Document extract —
☆ ☆ ☆ ☆

“I must be crazy to be in a loony bin like this.”
One Flew Over the Cuckoo’s Nest has been lifted up as a story of one man standing up against the establishment, leading a group of oppressed mental patients to freedom. Mine may be an unpopular opinion, but I don’t see it that way. Directed by Milos Forman (Amadeus, Hair) and starring Jack Nicholson and Louise Fletcher, this film swept the Oscars in 1975, becoming the second film in history to win the big five: Best Film, Best Actor, Best Actress, Best Director, and Best Screenplay. It’s a product of the cultural revolution of the 60s, which had become mainstream in the 70s, and I see it in relation to that era as Fight Club was to the 90s: a blatant rejection of the previous generation’s culture that seems heroic, but ultimately proves to be misguided and damaging.
The plot follows R.P. McMurphy, a serial petty criminal with a free spirit that can’t be tamed. He can’t bear the thought of another prison stay, so he pleads insanity and is sent to a mental institution for evaluation. He befriends the inmates there, who seem to be oppressed and live in fear of the head nurse, Nurse Ratched, who works hard to maintain order, although she doesn’t tolerate any threats to her power. The nonconformist McMurphy clashes with Ratched’s mandate for order and predictability and the conflict grows and begins to spiral out of either of their control.
I think he’s dangerous. He’s not crazy, but he’s dangerous.

☆ ☆ ☆ ☆

Prompt 1 — According to the film review, who directed One Flew Over the Cuckoo's Nest?
Prompt 2 — Condense the paragraph of the film review that begins "The plot follows R.P. McMurphy" while keeping its main facts.
Prompt 3 — Reproduce the passage of the film review that starts at the words "One Flew Over" and stops after the words "misguided and damaging.".
The records that follow have no connection to this film review.

Provided data —
☆ ☆ ☆ ☆

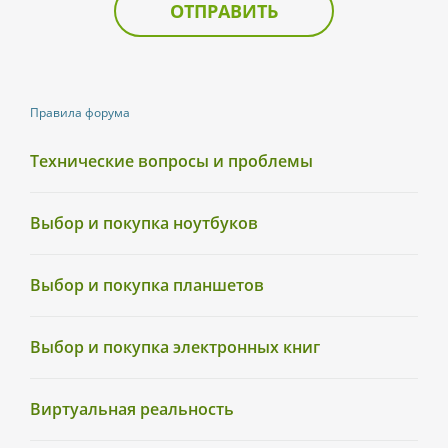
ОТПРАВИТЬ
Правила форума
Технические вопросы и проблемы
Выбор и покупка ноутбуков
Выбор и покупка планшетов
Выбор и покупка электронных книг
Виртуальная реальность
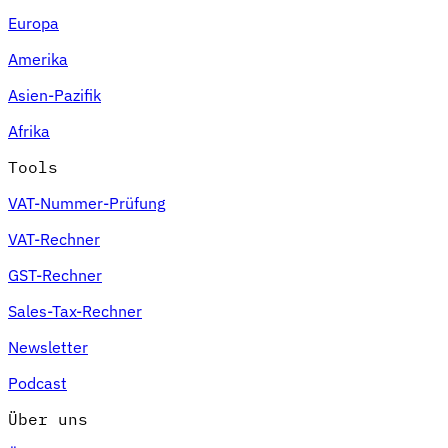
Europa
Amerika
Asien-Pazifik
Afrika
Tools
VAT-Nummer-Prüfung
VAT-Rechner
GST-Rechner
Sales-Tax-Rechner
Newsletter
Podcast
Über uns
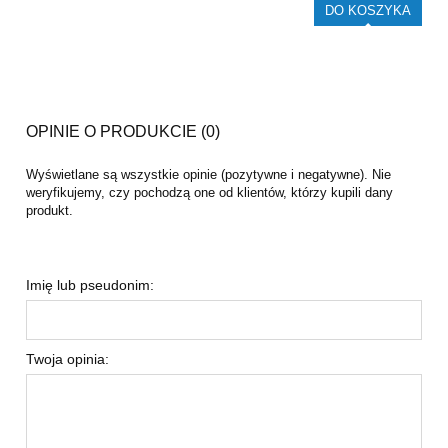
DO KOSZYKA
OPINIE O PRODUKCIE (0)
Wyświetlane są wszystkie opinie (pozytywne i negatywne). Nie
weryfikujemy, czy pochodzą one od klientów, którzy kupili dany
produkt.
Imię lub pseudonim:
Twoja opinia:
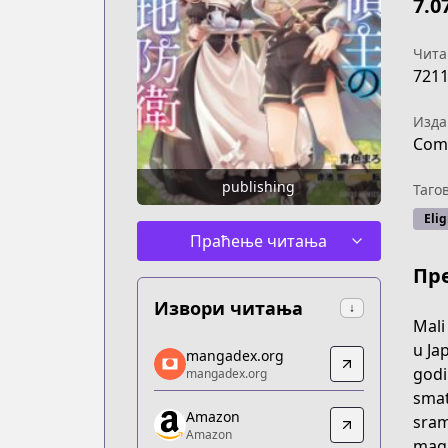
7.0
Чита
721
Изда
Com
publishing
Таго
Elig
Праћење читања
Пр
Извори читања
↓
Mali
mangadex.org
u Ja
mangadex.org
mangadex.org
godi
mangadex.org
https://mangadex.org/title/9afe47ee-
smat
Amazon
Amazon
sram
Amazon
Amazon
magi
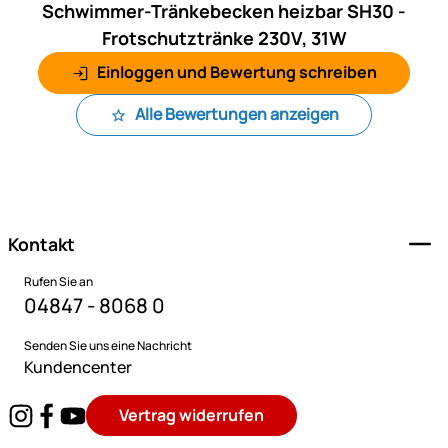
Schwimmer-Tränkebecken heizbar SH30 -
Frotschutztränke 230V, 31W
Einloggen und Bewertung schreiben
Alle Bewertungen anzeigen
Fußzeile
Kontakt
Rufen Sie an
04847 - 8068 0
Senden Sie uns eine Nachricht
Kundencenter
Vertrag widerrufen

☆ ☆ ☆ ☆

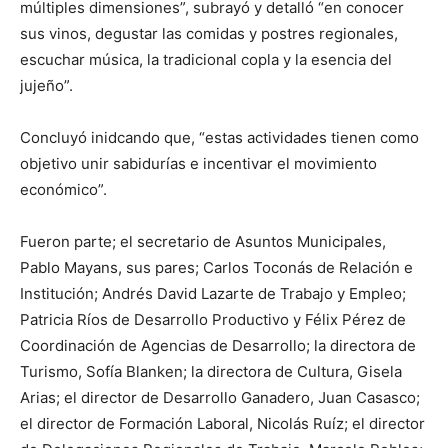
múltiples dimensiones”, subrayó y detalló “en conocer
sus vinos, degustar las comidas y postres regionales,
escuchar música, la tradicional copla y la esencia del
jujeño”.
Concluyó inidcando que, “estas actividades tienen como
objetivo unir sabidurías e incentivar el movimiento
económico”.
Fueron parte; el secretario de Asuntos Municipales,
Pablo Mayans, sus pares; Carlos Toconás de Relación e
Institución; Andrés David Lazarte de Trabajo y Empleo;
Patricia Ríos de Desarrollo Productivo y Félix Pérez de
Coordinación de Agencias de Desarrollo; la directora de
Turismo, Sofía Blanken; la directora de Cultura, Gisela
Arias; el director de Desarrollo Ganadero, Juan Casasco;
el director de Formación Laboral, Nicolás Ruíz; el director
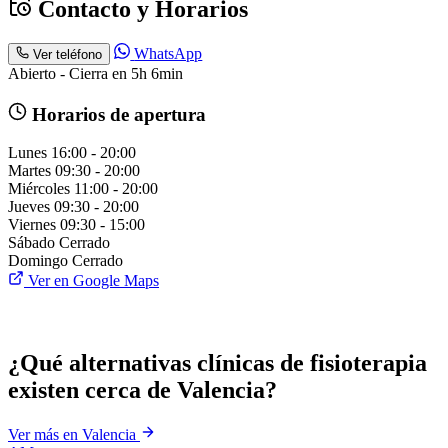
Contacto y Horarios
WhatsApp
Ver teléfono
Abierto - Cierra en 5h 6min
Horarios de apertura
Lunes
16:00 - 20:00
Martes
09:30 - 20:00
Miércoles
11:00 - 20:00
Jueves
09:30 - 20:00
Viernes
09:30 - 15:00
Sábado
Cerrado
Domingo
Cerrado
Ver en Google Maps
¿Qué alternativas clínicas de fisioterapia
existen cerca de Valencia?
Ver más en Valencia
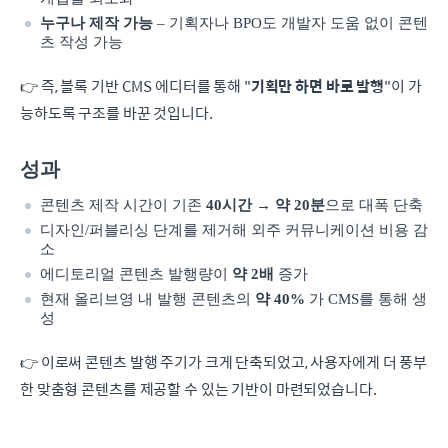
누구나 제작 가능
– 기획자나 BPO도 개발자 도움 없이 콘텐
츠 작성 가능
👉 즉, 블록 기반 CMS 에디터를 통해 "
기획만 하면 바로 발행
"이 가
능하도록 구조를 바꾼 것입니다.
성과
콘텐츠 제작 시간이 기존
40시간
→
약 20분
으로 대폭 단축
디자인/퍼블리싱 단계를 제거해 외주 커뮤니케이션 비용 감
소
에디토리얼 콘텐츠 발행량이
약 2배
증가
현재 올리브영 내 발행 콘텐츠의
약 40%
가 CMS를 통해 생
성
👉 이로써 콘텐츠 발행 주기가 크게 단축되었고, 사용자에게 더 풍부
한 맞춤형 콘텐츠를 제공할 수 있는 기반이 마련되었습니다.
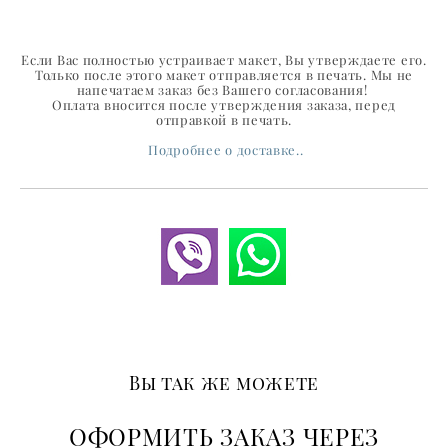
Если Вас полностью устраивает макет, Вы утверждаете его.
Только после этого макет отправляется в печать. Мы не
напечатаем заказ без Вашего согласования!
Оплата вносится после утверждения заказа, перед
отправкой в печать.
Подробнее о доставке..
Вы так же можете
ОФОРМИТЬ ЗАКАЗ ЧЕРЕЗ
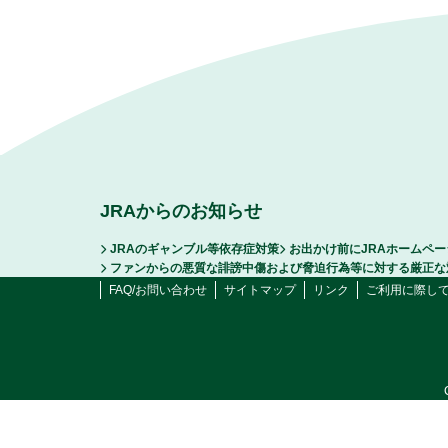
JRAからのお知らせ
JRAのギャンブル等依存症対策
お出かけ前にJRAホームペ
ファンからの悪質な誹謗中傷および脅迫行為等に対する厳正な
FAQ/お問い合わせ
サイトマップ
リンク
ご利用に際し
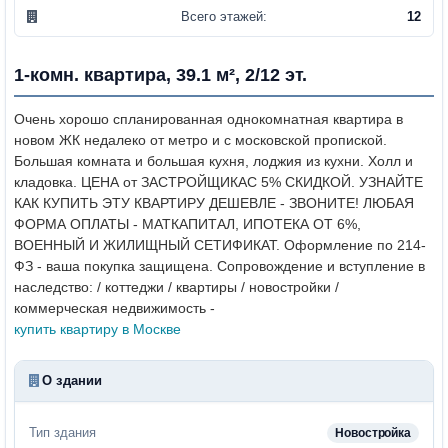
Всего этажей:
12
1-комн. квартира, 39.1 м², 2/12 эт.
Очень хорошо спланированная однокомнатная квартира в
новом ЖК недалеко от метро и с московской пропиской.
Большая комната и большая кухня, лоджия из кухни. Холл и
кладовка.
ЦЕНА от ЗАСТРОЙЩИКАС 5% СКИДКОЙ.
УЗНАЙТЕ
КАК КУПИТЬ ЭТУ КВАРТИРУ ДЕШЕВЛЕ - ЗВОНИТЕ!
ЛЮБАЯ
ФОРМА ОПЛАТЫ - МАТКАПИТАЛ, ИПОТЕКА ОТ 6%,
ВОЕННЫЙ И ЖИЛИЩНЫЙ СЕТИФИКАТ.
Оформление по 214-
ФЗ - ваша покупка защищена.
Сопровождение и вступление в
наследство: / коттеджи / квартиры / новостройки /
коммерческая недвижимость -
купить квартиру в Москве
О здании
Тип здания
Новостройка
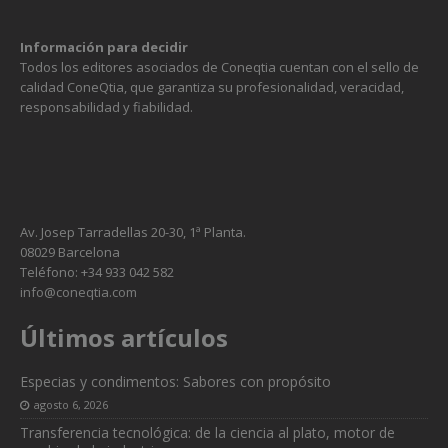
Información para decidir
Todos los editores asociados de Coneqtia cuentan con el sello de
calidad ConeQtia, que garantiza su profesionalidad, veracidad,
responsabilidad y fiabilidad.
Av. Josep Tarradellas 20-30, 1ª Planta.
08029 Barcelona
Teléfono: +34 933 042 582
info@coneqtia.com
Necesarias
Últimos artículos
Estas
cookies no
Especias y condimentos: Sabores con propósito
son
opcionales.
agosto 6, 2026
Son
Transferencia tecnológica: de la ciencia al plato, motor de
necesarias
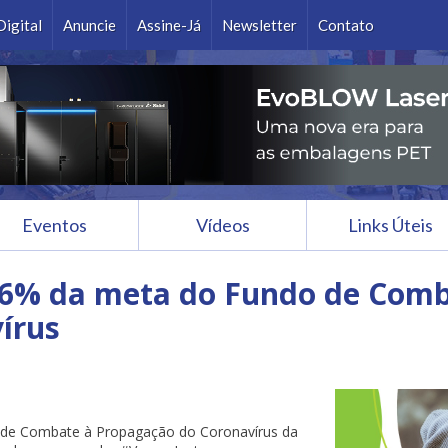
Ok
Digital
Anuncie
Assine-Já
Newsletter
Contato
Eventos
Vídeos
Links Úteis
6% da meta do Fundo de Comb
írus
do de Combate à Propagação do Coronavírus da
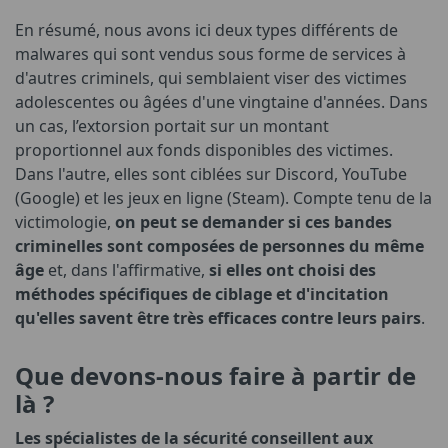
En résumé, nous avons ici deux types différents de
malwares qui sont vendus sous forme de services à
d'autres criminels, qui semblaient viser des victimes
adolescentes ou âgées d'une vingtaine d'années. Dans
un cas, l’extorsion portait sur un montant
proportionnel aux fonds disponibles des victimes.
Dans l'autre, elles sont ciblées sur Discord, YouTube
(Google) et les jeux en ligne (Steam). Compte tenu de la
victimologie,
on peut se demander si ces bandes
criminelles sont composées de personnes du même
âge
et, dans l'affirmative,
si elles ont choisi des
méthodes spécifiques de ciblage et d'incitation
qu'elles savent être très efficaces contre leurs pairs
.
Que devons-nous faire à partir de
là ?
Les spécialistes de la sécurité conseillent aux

☆ ☆ ☆ ☆

Exercise solution 1 — Milos Forman directed the film.

Exercise solution 2 — R.P. McMurphy is a serial petty criminal with an untamable free spirit. To avoid prison, he pleads insanity and is sent to a mental institution for evaluation. There he befriends inmates who live in fear of the head nurse, Nurse Ratched, who enforces order and tolerates no threats to her power. McMurphy's nonconformity clashes with her demand for order and predictability, and the conflict spirals beyond either one's control.

Exercise solution 3 —
One Flew Over the Cuckoo’s Nest has been lifted up as a story of one man standing up against the establishment, leading a group of oppressed mental patients to freedom. Mine may be an unpopular opinion, but I don’t see it that way. Directed by Milos Forman (Amadeus, Hair) and starring Jack Nicholson and Louise Fletcher, this film swept the Oscars in 1975, becoming the second film in history to win the big five: Best Film, Best Actor, Best Actress, Best Director, and Best Screenplay. It’s a product of the cultural revolution of the 60s, which had become mainstream in the 70s, and I see it in relation to that era as Fight Club was to the 90s: a blatant rejection of the previous generation’s culture that seems heroic, but ultimately proves to be misguided and damaging.